See http://java.sun.com/j2se/1.4/docs/api/org/omg/CORBA/doc-files/
compliance.html for details.
Mark Wielaard <address@hidden> writes:
> Note that this does not give explicit permission to make and distribute
> changes (like fixing bugs, adding javadoc, removing unneeded classes,
> etc).
What would be a reason for us to modify code whose shape is exactly
prescribed by a standard?
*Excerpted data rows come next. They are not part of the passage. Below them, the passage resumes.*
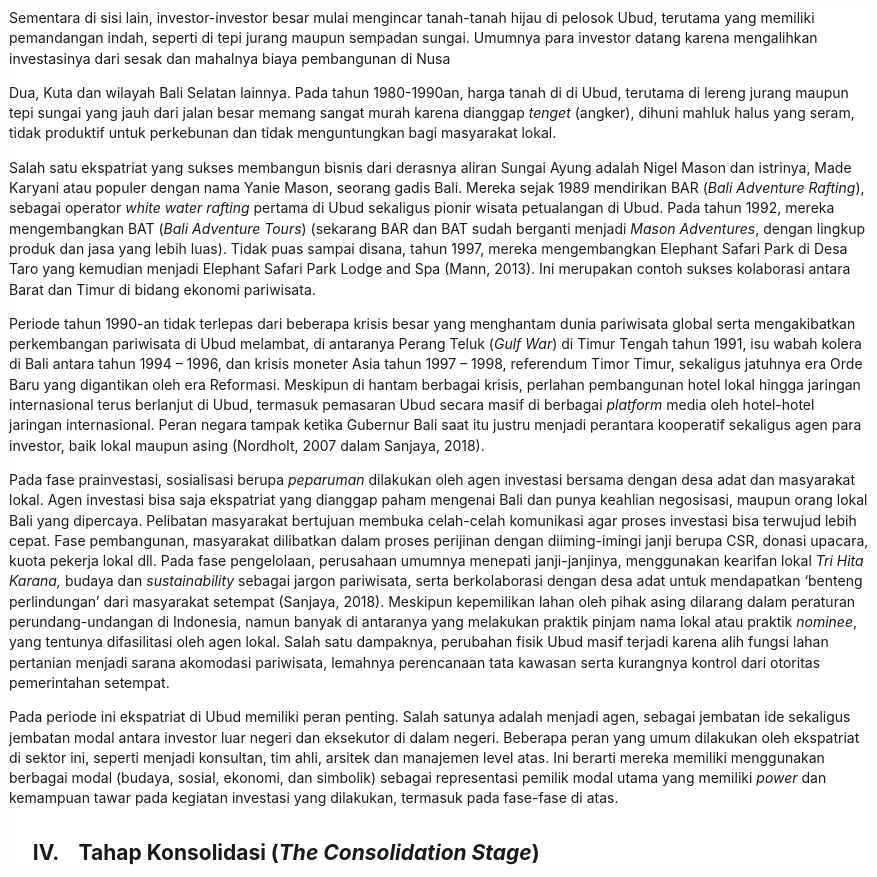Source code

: <p><span class="font3">Sementara di sisi lain, investor-investor besar mulai mengincar tanah-tanah hijau di pelosok Ubud, terutama yang memiliki pemandangan indah, seperti di tepi jurang maupun sempadan sungai. Umumnya para investor datang karena mengalihkan investasinya dari sesak dan mahalnya biaya pembangunan di Nusa</span></p>
<p><span class="font3">Dua, Kuta dan wilayah Bali Selatan lainnya. Pada tahun 1980-1990an, harga tanah di di Ubud, terutama di lereng jurang maupun tepi sungai yang jauh dari jalan besar memang sangat murah karena dianggap </span><span class="font3" style="font-style:italic;">tenget</span><span class="font3"> (angker), dihuni mahluk halus yang seram, tidak produktif untuk perkebunan dan tidak menguntungkan bagi masyarakat lokal.</span></p>
<p><span class="font3">Salah satu ekspatriat yang sukses membangun bisnis dari derasnya aliran Sungai Ayung adalah Nigel Mason dan istrinya, Made Karyani atau populer dengan nama Yanie Mason, seorang gadis Bali. Mereka sejak 1989 mendirikan BAR (</span><span class="font3" style="font-style:italic;">Bali Adventure Rafting</span><span class="font3">), sebagai operator </span><span class="font3" style="font-style:italic;">white water rafting</span><span class="font3"> pertama di Ubud sekaligus pionir wisata petualangan di Ubud. Pada tahun 1992, mereka mengembangkan BAT (</span><span class="font3" style="font-style:italic;">Bali Adventure Tours</span><span class="font3">) (sekarang BAR dan BAT sudah berganti menjadi </span><span class="font3" style="font-style:italic;">Mason Adventures</span><span class="font3">, dengan lingkup produk dan jasa yang lebih luas). Tidak puas sampai disana, tahun 1997, mereka mengembangkan Elephant Safari Park di Desa Taro yang kemudian menjadi Elephant Safari Park Lodge and Spa (Mann, 2013). Ini merupakan contoh sukses kolaborasi antara Barat dan Timur di bidang ekonomi pariwisata.</span></p>
<p><span class="font3">Periode tahun 1990-an tidak terlepas dari beberapa krisis besar yang menghantam dunia pariwisata global serta mengakibatkan perkembangan pariwisata di Ubud melambat, di antaranya Perang Teluk (</span><span class="font3" style="font-style:italic;">Gulf War</span><span class="font3">) di Timur Tengah tahun 1991, isu wabah kolera di Bali antara tahun 1994 – 1996, dan krisis moneter Asia tahun 1997 – 1998, referendum Timor Timur, sekaligus jatuhnya era Orde Baru yang digantikan oleh era Reformasi. Meskipun di hantam berbagai krisis, perlahan pembangunan hotel lokal hingga jaringan internasional terus berlanjut di Ubud, termasuk pemasaran Ubud secara masif di berbagai </span><span class="font3" style="font-style:italic;">platform</span><span class="font3"> media oleh hotel-hotel jaringan internasional. Peran negara tampak ketika Gubernur Bali saat itu justru menjadi perantara kooperatif sekaligus agen para investor, baik lokal maupun asing (Nordholt, 2007 dalam Sanjaya, 2018).</span></p>
<p><span class="font3">Pada fase prainvestasi, sosialisasi berupa </span><span class="font3" style="font-style:italic;">peparuman</span><span class="font3"> dilakukan oleh agen investasi bersama dengan desa adat dan masyarakat lokal. Agen investasi bisa saja ekspatriat yang dianggap paham mengenai Bali dan punya keahlian negosisasi, maupun orang lokal Bali yang dipercaya. Pelibatan masyarakat bertujuan membuka celah-celah komunikasi agar proses investasi bisa terwujud lebih cepat. Fase pembangunan, masyarakat dilibatkan dalam proses perijinan dengan diiming-imingi janji berupa CSR, donasi upacara, kuota pekerja lokal dll. Pada fase pengelolaan, perusahaan umumnya menepati janji-janjinya, menggunakan kearifan lokal </span><span class="font3" style="font-style:italic;">Tri Hita Karana,</span><span class="font3"> budaya dan </span><span class="font3" style="font-style:italic;">sustainability</span><span class="font3"> sebagai jargon pariwisata, serta berkolaborasi dengan desa adat untuk mendapatkan ‘benteng perlindungan’ dari masyarakat setempat (Sanjaya, 2018). Meskipun kepemilikan lahan oleh pihak asing dilarang dalam peraturan perundang-undangan di Indonesia, namun banyak di antaranya yang melakukan praktik pinjam nama lokal atau praktik </span><span class="font3" style="font-style:italic;">nominee</span><span class="font3">, yang tentunya difasilitasi oleh agen lokal. Salah satu dampaknya, perubahan fisik Ubud masif terjadi karena alih fungsi lahan pertanian menjadi sarana akomodasi pariwisata, lemahnya perencanaan tata kawasan serta kurangnya kontrol dari otoritas pemerintahan setempat.</span></p>
<p><span class="font3">Pada periode ini ekspatriat di Ubud memiliki peran penting. Salah satunya adalah menjadi agen, sebagai jembatan ide sekaligus jembatan modal antara investor luar negeri dan eksekutor di dalam negeri. Beberapa peran yang umum dilakukan oleh ekspatriat di sektor ini, seperti menjadi konsultan, tim ahli, arsitek dan manajemen level atas. Ini berarti mereka memiliki menggunakan berbagai modal (budaya, sosial, ekonomi, dan simbolik) sebagai representasi pemilik modal utama yang memiliki </span><span class="font3" style="font-style:italic;">power</span><span class="font3"> dan kemampuan tawar pada kegiatan investasi yang dilakukan, termasuk pada fase-fase di atas.</span></p>
<ul style="list-style:none;"><li>
<h2><a name="bookmark26"></a><span class="font5" style="font-weight:bold;"><a name="bookmark27"></a>IV.</span><span class="font3" style="font-weight:bold;"> &nbsp;&nbsp;&nbsp;Tahap Konsolidasi (</span><span class="font3" style="font-weight:bold;font-style:italic;">The Consolidation Stage</span><span class="font3" style="font-weight:bold;">)</span></h2></li></ul>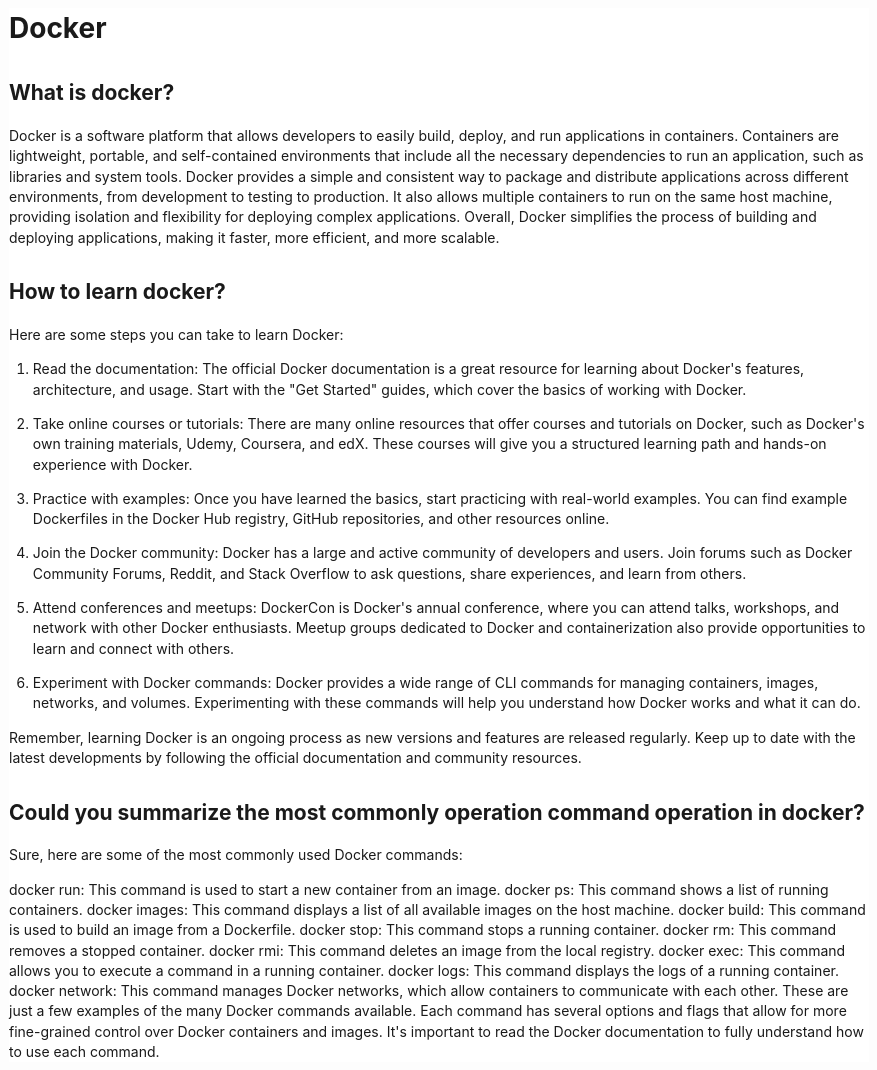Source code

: # Docker

## What is docker?
Docker is a software platform that allows developers to easily build, deploy, and run applications in containers. Containers are lightweight, portable, and self-contained environments that include all the necessary dependencies to run an application, such as libraries and system tools. Docker provides a simple and consistent way to package and distribute applications across different environments, from development to testing to production. It also allows multiple containers to run on the same host machine, providing isolation and flexibility for deploying complex applications. Overall, Docker simplifies the process of building and deploying applications, making it faster, more efficient, and more scalable.

## How to learn docker?
Here are some steps you can take to learn Docker:

1. Read the documentation: The official Docker documentation is a great resource for learning about Docker's features, architecture, and usage. Start with the "Get Started" guides, which cover the basics of working with Docker.

2. Take online courses or tutorials: There are many online resources that offer courses and tutorials on Docker, such as Docker's own training materials, Udemy, Coursera, and edX. These courses will give you a structured learning path and hands-on experience with Docker.

3. Practice with examples: Once you have learned the basics, start practicing with real-world examples. You can find example Dockerfiles in the Docker Hub registry, GitHub repositories, and other resources online.

4. Join the Docker community: Docker has a large and active community of developers and users. Join forums such as Docker Community Forums, Reddit, and Stack Overflow to ask questions, share experiences, and learn from others.

5. Attend conferences and meetups: DockerCon is Docker's annual conference, where you can attend talks, workshops, and network with other Docker enthusiasts. Meetup groups dedicated to Docker and containerization also provide opportunities to learn and connect with others.

6. Experiment with Docker commands: Docker provides a wide range of CLI commands for managing containers, images, networks, and volumes. Experimenting with these commands will help you understand how Docker works and what it can do.

Remember, learning Docker is an ongoing process as new versions and features are released regularly. Keep up to date with the latest developments by following the official documentation and community resources.

## Could you summarize the most commonly operation command operation in docker?
Sure, here are some of the most commonly used Docker commands:

docker run: This command is used to start a new container from an image.
docker ps: This command shows a list of running containers.
docker images: This command displays a list of all available images on the host machine.
docker build: This command is used to build an image from a Dockerfile.
docker stop: This command stops a running container.
docker rm: This command removes a stopped container.
docker rmi: This command deletes an image from the local registry.
docker exec: This command allows you to execute a command in a running container.
docker logs: This command displays the logs of a running container.
docker network: This command manages Docker networks, which allow containers to communicate with each other.
These are just a few examples of the many Docker commands available. Each command has several options and flags that allow for more fine-grained control over Docker containers and images. It's important to read the Docker documentation to fully understand how to use each command.
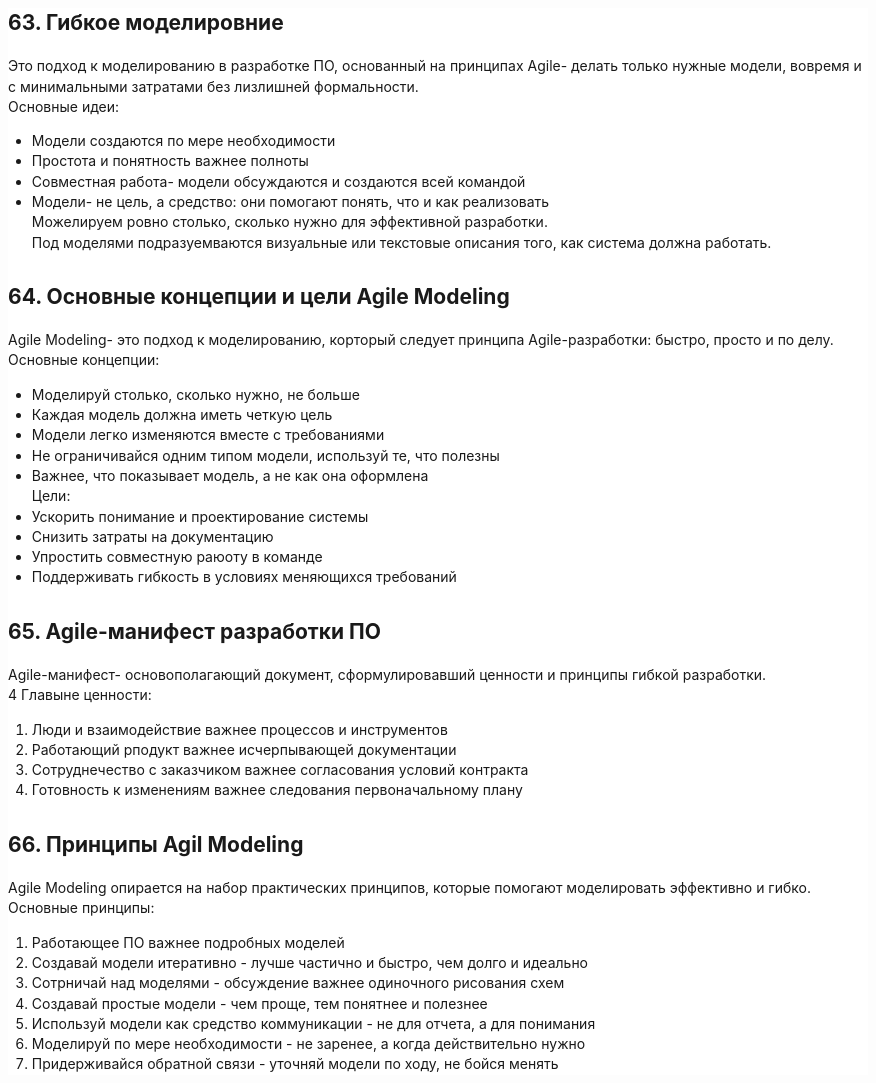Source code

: 
## 63. Гибкое моделировние  
Это подход к моделированию в разработке ПО, основанный на принципах Agile- делать только нужные модели, вовремя и с минимальными затратами без лизлишней формальности.  
Основные идеи:  
* Модели создаются по мере необходимости  
* Простота и понятность важнее полноты  
* Совместная работа- модели обсуждаются и создаются всей командой  
* Модели- не цель, а средство: они помогают понять, что и как реализовать  
Можелируем ровно столько, сколько нужно для эффективной разработки.  
Под моделями подразуемваются визуальные или текстовые описания того, как система должна работать.


## 64. Основные концепции и цели Agile Modeling  
Agile Modeling- это подход к моделированию, корторый следует принципа Agile-разработки: быстро, просто и по делу.  
Основные концепции:  
* Моделируй столько, сколько нужно, не больше  
* Каждая модель должна иметь четкую цель  
* Модели легко изменяются вместе с требованиями  
* Не ограничивайся одним типом модели, используй те, что полезны  
* Важнее, что показывает модель, а не как она оформлена  
Цели:  
* Ускорить понимание и проектирование системы  
* Снизить затраты на документацию  
* Упростить совместную раюоту в команде  
* Поддерживать гибкость в условиях меняющихся требований


## 65. Agile-манифест разработки ПО  
Agile-манифест- основополагающий документ, сформулировавший ценности и принципы гибкой разработки.  
4 Главыне ценности:  
1. Люди и взаимодействие важнее процессов и инструментов  
2. Работающий рподукт важнее исчерпывающей документации  
3. Сотруднечество с заказчиком важнее согласования условий контракта  
4. Готовность к изменениям важнее следования первоначальному плану


## 66. Принципы Agil Modeling  
Agile Modeling опирается на набор практических принципов, которые помогают моделировать эффективно и гибко.  
Основные принципы:  
1. Работающее ПО важнее подробных моделей  
2. Создавай модели итеративно - лучше частично и быстро, чем долго и идеально  
3. Сотрничай над моделями - обсуждение важнее одиночного рисования схем  
4. Создавай простые модели - чем проще, тем понятнее и полезнее  
5. Используй модели как средство коммуникации - не для отчета, а для понимания  
6. Моделируй по мере необходимости - не заренее, а когда действительно нужно  
7. Придерживайся обратной связи - уточняй модели по ходу, не бойся менять

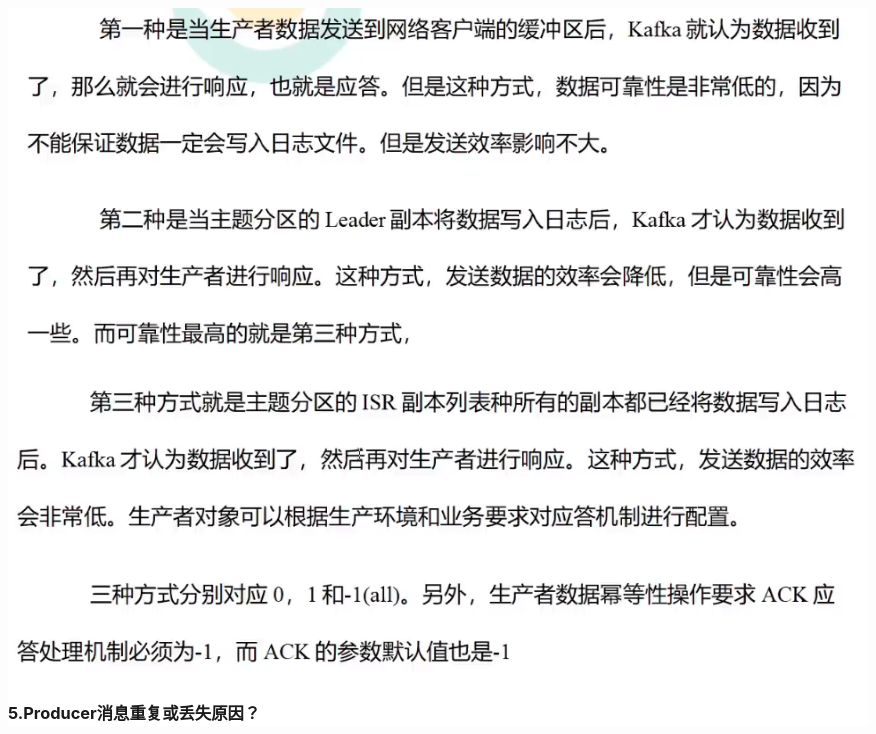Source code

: ![image-20240505120351994](pic/07-kafka/image-20240505120351994.png)

![image-20240505120412971](pic/07-kafka/image-20240505120412971.png)

### 5.Producer消息重复或丢失原因？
From what I understand, the reason for the OMG
to distribute the sources is to ensure interoperability.
The "readme.txt" in the OMG distro says:
> Files which are not so marked [as dummy implementations to allow compilation
> of the code] shall be provided by conformant products
> "as is". Vendors may not add or subtract functionality from them
> (though of course things such as comments, formal parameter names, etc.
> which do not change functionality may be modified.)
So, adding javadoc should be acceptable use, or am I misunderstanding this?
Could we include the OMG code for now, and replace it in case we should
ever need to deviate from the standard?